### Extrait du document:
╔══

La Saône roule beaucoup ce soir, bousculant la péniche sur laquelle l’Espace Pandora et la maison d’édition La passe du vent nous ont donné rendez-vous. Le 8 décembre est passé mais les lumières de Lyon dansent encore sur les eaux noires. Les maîtres des lieux, le plasticien Yves Henri et son épouse Marithé, nous accueillent avec simplicité. L’artiste insiste sur sa complicité avec Thierry Renard, qui dirige Pandora, et sur le plaisir qu’il prend aux « surprises » que le poète-trublion lui propose parfois d’accueillir dans sa maison amarrée près du pont Kitchener.

╚══

### Données fournies:

╔══

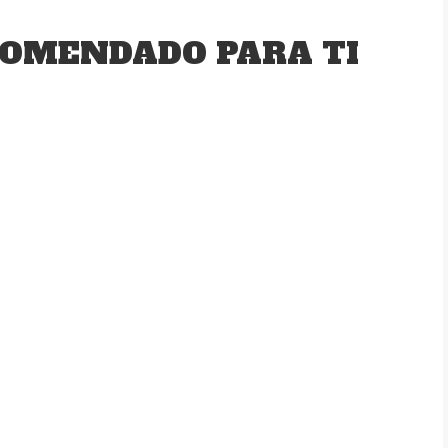
OMENDADO PARA TI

╚══

### Tâche à réaliser:
Veuillez recopier sans rien changer le passage de l’extrait sur la péniche de Lyon qui commence à « La Saône roule » et se termine à « du pont Kitchener. ».

### Réponse rédigée:
La Saône roule beaucoup ce soir, bousculant la péniche sur laquelle l’Espace Pandora et la maison d’édition La passe du vent nous ont donné rendez-vous. Le 8 décembre est passé mais les lumières de Lyon dansent encore sur les eaux noires. Les maîtres des lieux, le plasticien Yves Henri et son épouse Marithé, nous accueillent avec simplicité. L’artiste insiste sur sa complicité avec Thierry Renard, qui dirige Pandora, et sur le plaisir qu’il prend aux « surprises » que le poète-trublion lui propose parfois d’accueillir dans sa maison amarrée près du pont Kitchener.